Issues with the Black Community:
The debate was not really about race but it was? Huh?? "I voted for Foxx because he was student council President at West Meck." "I voted because he is a democrat." "I would have voted for him because he's black." These statement were not polled by me nor or these any of my answers. I was just an innocent observer. The one Black Republican questioned them … What was Anthony's platform? What are the issues that concern you?
Issues with the White Community:
The debate was not really about race but it was? Huh?? "Ok-now the Dems ☚ Translation(Blacks)have complete control…No one to blame but themselves from this point on." "Charlotte just screwed up and at a time when the city is going down the tubes."
I can't answer for anyone else and what is important for me may not be as important for anyone else. (But it should cause' I'm right 99.9% of the time) I voted for the black guy not because of race but because of the issues that were important to me.
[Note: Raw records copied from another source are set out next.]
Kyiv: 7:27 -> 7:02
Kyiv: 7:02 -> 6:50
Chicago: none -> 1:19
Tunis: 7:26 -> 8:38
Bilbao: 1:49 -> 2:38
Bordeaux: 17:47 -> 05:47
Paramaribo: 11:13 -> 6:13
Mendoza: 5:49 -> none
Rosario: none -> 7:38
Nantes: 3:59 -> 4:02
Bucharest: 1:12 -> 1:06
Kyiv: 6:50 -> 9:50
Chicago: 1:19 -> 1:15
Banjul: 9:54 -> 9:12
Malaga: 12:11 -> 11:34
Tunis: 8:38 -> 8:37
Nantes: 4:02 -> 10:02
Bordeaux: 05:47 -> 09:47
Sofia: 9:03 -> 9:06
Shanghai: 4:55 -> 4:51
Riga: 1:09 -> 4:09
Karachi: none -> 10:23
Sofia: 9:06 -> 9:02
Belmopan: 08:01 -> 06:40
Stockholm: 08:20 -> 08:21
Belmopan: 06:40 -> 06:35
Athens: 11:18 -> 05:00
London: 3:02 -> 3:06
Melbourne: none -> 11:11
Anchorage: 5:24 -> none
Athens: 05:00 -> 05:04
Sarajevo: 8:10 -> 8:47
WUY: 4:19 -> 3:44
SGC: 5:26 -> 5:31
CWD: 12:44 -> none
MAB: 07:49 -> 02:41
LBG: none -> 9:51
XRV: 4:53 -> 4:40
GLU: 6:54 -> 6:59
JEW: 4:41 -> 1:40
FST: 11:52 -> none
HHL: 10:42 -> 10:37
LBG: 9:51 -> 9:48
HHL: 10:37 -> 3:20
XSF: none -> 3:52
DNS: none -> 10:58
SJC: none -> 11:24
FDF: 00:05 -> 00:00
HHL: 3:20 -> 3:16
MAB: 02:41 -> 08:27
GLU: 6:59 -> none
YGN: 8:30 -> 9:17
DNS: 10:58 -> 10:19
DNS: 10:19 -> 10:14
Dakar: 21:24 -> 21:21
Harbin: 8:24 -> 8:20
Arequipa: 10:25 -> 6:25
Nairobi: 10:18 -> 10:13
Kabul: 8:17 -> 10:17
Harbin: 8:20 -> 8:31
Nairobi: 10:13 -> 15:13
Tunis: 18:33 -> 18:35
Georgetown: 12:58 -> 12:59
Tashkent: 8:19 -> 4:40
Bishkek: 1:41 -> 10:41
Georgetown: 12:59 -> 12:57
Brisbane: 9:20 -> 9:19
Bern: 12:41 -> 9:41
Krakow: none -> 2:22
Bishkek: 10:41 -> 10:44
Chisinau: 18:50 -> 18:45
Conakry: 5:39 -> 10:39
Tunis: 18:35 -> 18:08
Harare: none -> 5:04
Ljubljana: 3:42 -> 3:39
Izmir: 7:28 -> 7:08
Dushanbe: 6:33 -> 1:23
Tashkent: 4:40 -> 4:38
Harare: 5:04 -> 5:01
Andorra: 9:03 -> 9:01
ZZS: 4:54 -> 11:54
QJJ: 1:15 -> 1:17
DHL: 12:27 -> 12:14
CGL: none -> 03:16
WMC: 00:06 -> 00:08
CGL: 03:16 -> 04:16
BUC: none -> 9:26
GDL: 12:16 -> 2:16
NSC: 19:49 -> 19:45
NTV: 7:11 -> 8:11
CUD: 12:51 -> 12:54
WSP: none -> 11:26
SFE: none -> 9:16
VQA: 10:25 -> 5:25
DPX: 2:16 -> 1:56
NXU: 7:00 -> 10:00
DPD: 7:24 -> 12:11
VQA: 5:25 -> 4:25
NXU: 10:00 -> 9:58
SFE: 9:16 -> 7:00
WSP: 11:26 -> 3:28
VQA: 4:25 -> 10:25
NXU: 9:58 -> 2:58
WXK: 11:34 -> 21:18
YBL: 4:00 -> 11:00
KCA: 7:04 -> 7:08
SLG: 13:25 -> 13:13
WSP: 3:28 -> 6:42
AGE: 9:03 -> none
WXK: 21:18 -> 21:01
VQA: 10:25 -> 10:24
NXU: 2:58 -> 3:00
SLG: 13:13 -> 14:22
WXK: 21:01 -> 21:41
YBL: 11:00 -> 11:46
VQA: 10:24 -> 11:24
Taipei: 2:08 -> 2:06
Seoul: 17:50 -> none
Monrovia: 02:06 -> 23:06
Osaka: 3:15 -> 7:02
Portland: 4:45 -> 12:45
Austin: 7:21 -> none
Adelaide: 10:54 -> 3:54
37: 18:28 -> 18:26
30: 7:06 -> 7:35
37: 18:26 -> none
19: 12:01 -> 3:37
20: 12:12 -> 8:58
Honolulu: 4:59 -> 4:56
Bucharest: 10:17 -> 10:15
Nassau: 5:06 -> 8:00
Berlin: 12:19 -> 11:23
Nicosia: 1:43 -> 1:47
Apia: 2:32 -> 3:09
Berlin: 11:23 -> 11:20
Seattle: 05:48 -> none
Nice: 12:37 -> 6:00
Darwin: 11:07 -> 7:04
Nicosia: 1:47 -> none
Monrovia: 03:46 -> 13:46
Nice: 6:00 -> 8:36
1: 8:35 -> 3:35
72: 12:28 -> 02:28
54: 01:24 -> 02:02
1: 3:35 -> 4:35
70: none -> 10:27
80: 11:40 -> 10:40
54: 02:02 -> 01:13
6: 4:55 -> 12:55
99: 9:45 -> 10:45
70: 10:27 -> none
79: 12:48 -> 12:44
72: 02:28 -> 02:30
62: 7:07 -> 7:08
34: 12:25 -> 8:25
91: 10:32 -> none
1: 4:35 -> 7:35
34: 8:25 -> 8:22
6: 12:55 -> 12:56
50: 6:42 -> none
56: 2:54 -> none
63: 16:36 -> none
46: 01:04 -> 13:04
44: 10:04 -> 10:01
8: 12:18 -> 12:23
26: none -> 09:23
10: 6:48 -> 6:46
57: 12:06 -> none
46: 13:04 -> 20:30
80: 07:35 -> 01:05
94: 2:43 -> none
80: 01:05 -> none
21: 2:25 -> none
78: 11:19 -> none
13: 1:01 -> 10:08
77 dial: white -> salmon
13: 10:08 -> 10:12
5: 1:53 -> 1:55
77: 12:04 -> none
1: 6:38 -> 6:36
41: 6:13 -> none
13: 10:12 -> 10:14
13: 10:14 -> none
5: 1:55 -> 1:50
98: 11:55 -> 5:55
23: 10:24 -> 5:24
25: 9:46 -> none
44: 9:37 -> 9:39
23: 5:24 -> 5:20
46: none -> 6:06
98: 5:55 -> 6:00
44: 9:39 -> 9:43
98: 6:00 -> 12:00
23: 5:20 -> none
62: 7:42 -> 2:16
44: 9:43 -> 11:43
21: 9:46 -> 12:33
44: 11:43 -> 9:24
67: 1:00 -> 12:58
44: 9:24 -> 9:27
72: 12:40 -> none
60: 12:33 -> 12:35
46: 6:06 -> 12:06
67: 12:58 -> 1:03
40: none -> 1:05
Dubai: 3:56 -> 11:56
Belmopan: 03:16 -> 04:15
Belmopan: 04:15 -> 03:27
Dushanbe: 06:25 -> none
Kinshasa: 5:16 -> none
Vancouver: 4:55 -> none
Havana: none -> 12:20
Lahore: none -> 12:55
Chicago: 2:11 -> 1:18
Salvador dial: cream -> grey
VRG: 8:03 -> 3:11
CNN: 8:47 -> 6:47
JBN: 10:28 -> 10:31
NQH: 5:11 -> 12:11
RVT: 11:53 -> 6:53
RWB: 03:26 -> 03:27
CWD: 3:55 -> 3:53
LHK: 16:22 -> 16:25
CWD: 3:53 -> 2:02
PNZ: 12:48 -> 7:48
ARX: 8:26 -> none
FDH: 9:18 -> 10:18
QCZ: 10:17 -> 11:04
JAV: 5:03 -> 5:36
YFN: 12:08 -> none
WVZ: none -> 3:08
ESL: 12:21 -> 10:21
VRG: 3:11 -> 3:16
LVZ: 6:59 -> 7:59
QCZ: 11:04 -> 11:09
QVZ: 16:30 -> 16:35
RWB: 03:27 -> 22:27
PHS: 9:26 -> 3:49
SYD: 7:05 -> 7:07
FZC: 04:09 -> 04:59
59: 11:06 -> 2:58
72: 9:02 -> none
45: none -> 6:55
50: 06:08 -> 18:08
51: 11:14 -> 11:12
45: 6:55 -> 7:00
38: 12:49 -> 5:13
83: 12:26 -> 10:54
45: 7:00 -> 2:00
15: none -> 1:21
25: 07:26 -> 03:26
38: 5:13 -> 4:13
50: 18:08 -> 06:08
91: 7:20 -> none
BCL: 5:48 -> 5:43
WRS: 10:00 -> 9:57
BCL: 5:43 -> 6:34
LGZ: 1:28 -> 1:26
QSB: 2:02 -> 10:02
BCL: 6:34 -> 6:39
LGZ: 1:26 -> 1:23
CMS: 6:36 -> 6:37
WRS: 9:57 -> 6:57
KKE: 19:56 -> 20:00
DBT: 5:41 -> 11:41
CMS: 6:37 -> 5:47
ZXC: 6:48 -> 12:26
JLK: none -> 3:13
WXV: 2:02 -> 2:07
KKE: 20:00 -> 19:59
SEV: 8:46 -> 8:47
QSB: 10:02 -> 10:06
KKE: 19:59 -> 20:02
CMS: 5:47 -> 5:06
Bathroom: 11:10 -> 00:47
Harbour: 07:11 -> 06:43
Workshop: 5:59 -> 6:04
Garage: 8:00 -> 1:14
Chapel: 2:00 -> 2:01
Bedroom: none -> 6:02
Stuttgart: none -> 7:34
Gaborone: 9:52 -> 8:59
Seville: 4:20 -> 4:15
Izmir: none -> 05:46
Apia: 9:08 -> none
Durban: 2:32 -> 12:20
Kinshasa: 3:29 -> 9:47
I have no doubt that John Lassiter was capable of running this city, the two were dead even on issues they just had different views on how to achieve them.
Translate combat into competition. Your enemy may be a friend in disguise.Play by the rules ☚ Nope, Eff That!
Play to Win!
Put the past behind you, let go of old grudges and resentments. Power is not the answer ...
PULL TOGETHER
"Piggy Backing" off of ... The Past Presented as the Present
Have you really tried to understand?
No. Okay well why don't you try to mute dissent and turn arguments into conversations. ☚ Not a question ... this is advice.
Look outside your own world
We all get caught up secretly believing that our way is better than others, however,The Merciless God of Perfection doesn't want you to believe there are other ways of viewing things. ☚ Shout out to The One real GOD, his SON & their homeboy the HOLY GHOST cause' they are the only ones you should put your faith in.
Pay attention to the needs of others
Try to keep track of what's going on, be sensitive to telltale signs & don't take things for granted. Think constructively & work to improve relations.
Calm your nerves and center yourself
Don't stick stubbornly to your point of view, go ☠smoke or exercise or do that thing the we all like to do ☚ You scream, I scream, we all scream for ...
☠
Needing to be Needed
Would you rather be alone?
Appreciate what you have while you have it.
Open lines of sympathy and empathy.
It's sleepy, sleepy time ... thought I'd hip you to some late night hipnipedness.